----- Data provided -----

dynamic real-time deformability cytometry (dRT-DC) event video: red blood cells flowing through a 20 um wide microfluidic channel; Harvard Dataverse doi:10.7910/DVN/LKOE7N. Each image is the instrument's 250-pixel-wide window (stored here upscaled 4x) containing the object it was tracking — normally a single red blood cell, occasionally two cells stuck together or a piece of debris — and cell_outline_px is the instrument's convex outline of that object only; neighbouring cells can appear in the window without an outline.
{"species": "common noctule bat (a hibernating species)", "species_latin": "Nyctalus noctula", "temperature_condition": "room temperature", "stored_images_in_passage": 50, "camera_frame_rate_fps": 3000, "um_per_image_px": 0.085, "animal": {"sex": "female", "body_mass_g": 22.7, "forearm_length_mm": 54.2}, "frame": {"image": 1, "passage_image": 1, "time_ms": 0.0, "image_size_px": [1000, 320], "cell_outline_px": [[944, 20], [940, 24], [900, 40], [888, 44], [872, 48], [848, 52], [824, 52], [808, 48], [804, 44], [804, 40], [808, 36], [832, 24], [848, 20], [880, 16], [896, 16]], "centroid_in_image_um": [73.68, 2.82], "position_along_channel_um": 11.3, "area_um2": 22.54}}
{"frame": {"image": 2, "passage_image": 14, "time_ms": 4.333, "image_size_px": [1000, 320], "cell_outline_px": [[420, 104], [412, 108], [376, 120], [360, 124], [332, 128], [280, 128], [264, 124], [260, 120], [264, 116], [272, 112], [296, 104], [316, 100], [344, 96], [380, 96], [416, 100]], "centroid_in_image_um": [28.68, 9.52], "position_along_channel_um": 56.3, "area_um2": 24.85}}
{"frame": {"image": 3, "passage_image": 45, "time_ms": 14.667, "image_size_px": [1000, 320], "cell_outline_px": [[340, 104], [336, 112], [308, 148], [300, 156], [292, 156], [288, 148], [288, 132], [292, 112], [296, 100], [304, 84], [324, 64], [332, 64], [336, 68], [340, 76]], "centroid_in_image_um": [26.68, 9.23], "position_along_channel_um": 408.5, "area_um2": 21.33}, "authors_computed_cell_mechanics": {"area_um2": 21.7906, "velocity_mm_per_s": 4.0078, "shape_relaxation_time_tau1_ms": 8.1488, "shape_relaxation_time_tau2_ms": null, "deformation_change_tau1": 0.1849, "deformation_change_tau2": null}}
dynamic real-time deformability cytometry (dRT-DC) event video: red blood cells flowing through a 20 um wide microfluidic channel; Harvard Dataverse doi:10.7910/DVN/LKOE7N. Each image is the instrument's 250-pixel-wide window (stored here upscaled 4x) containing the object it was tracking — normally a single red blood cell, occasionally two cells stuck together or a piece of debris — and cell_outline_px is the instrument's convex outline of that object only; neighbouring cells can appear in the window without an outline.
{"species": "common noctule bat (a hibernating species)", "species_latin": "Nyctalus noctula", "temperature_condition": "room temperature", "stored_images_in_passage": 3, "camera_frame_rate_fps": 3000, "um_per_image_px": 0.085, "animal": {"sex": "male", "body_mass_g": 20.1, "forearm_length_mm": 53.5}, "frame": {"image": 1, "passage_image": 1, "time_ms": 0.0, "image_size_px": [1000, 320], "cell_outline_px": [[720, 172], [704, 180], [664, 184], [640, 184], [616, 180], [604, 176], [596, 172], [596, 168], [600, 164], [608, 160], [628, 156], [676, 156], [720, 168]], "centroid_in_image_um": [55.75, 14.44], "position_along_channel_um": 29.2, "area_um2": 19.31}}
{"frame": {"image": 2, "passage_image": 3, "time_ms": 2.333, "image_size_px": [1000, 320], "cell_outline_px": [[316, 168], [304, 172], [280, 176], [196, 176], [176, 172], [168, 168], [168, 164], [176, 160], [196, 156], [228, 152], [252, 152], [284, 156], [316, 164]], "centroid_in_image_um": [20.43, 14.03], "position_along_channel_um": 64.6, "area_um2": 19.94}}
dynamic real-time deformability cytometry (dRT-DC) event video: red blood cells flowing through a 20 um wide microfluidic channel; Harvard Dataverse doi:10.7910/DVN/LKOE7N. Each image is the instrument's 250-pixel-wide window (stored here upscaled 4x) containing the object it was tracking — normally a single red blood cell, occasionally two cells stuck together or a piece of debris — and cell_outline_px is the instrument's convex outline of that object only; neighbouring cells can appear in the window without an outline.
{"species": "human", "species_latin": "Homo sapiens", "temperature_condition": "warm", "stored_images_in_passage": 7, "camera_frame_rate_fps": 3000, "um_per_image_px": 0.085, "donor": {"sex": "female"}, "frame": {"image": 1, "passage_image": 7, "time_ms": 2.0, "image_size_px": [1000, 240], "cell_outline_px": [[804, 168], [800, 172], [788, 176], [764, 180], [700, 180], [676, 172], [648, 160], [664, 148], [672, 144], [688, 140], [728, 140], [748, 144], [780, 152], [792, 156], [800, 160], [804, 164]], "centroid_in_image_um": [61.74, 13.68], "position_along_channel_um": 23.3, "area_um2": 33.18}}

-----

* Given problem: Each entry above is to be printed again exactly.

* Response to the task:
dynamic real-time deformability cytometry (dRT-DC) event video: red blood cells flowing through a 20 um wide microfluidic channel; Harvard Dataverse doi:10.7910/DVN/LKOE7N. Each image is the instrument's 250-pixel-wide window (stored here upscaled 4x) containing the object it was tracking — normally a single red blood cell, occasionally two cells stuck together or a piece of debris — and cell_outline_px is the instrument's convex outline of that object only; neighbouring cells can appear in the window without an outline.
{"species": "common noctule bat (a hibernating species)", "species_latin": "Nyctalus noctula", "temperature_condition": "room temperature", "stored_images_in_passage": 50, "camera_frame_rate_fps": 3000, "um_per_image_px": 0.085, "animal": {"sex": "female", "body_mass_g": 22.7, "forearm_length_mm": 54.2}, "frame": {"image": 1, "passage_image": 1, "time_ms": 0.0, "image_size_px": [1000, 320], "cell_outline_px": [[944, 20], [940, 24], [900, 40], [888, 44], [872, 48], [848, 52], [824, 52], [808, 48], [804, 44], [804, 40], [808, 36], [832, 24], [848, 20], [880, 16], [896, 16]], "centroid_in_image_um": [73.68, 2.82], "position_along_channel_um": 11.3, "area_um2": 22.54}}
{"frame": {"image": 2, "passage_image": 14, "time_ms": 4.333, "image_size_px": [1000, 320], "cell_outline_px": [[420, 104], [412, 108], [376, 120], [360, 124], [332, 128], [280, 128], [264, 124], [260, 120], [264, 116], [272, 112], [296, 104], [316, 100], [344, 96], [380, 96], [416, 100]], "centroid_in_image_um": [28.68, 9.52], "position_along_channel_um": 56.3, "area_um2": 24.85}}
{"frame": {"image": 3, "passage_image": 45, "time_ms": 14.667, "image_size_px": [1000, 320], "cell_outline_px": [[340, 104], [336, 112], [308, 148], [300, 156], [292, 156], [288, 148], [288, 132], [292, 112], [296, 100], [304, 84], [324, 64], [332, 64], [336, 68], [340, 76]], "centroid_in_image_um": [26.68, 9.23], "position_along_channel_um": 408.5, "area_um2": 21.33}, "authors_computed_cell_mechanics": {"area_um2": 21.7906, "velocity_mm_per_s": 4.0078, "shape_relaxation_time_tau1_ms": 8.1488, "shape_relaxation_time_tau2_ms": null, "deformation_change_tau1": 0.1849, "deformation_change_tau2": null}}
dynamic real-time deformability cytometry (dRT-DC) event video: red blood cells flowing through a 20 um wide microfluidic channel; Harvard Dataverse doi:10.7910/DVN/LKOE7N. Each image is the instrument's 250-pixel-wide window (stored here upscaled 4x) containing the object it was tracking — normally a single red blood cell, occasionally two cells stuck together or a piece of debris — and cell_outline_px is the instrument's convex outline of that object only; neighbouring cells can appear in the window without an outline.
{"species": "common noctule bat (a hibernating species)", "species_latin": "Nyctalus noctula", "temperature_condition": "room temperature", "stored_images_in_passage": 3, "camera_frame_rate_fps": 3000, "um_per_image_px": 0.085, "animal": {"sex": "male", "body_mass_g": 20.1, "forearm_length_mm": 53.5}, "frame": {"image": 1, "passage_image": 1, "time_ms": 0.0, "image_size_px": [1000, 320], "cell_outline_px": [[720, 172], [704, 180], [664, 184], [640, 184], [616, 180], [604, 176], [596, 172], [596, 168], [600, 164], [608, 160], [628, 156], [676, 156], [720, 168]], "centroid_in_image_um": [55.75, 14.44], "position_along_channel_um": 29.2, "area_um2": 19.31}}
{"frame": {"image": 2, "passage_image": 3, "time_ms": 2.333, "image_size_px": [1000, 320], "cell_outline_px": [[316, 168], [304, 172], [280, 176], [196, 176], [176, 172], [168, 168], [168, 164], [176, 160], [196, 156], [228, 152], [252, 152], [284, 156], [316, 164]], "centroid_in_image_um": [20.43, 14.03], "position_along_channel_um": 64.6, "area_um2": 19.94}}
dynamic real-time deformability cytometry (dRT-DC) event video: red blood cells flowing through a 20 um wide microfluidic channel; Harvard Dataverse doi:10.7910/DVN/LKOE7N. Each image is the instrument's 250-pixel-wide window (stored here upscaled 4x) containing the object it was tracking — normally a single red blood cell, occasionally two cells stuck together or a piece of debris — and cell_outline_px is the instrument's convex outline of that object only; neighbouring cells can appear in the window without an outline.
{"species": "human", "species_latin": "Homo sapiens", "temperature_condition": "warm", "stored_images_in_passage": 7, "camera_frame_rate_fps": 3000, "um_per_image_px": 0.085, "donor": {"sex": "female"}, "frame": {"image": 1, "passage_image": 7, "time_ms": 2.0, "image_size_px": [1000, 240], "cell_outline_px": [[804, 168], [800, 172], [788, 176], [764, 180], [700, 180], [676, 172], [648, 160], [664, 148], [672, 144], [688, 140], [728, 140], [748, 144], [780, 152], [792, 156], [800, 160], [804, 164]], "centroid_in_image_um": [61.74, 13.68], "position_along_channel_um": 23.3, "area_um2": 33.18}}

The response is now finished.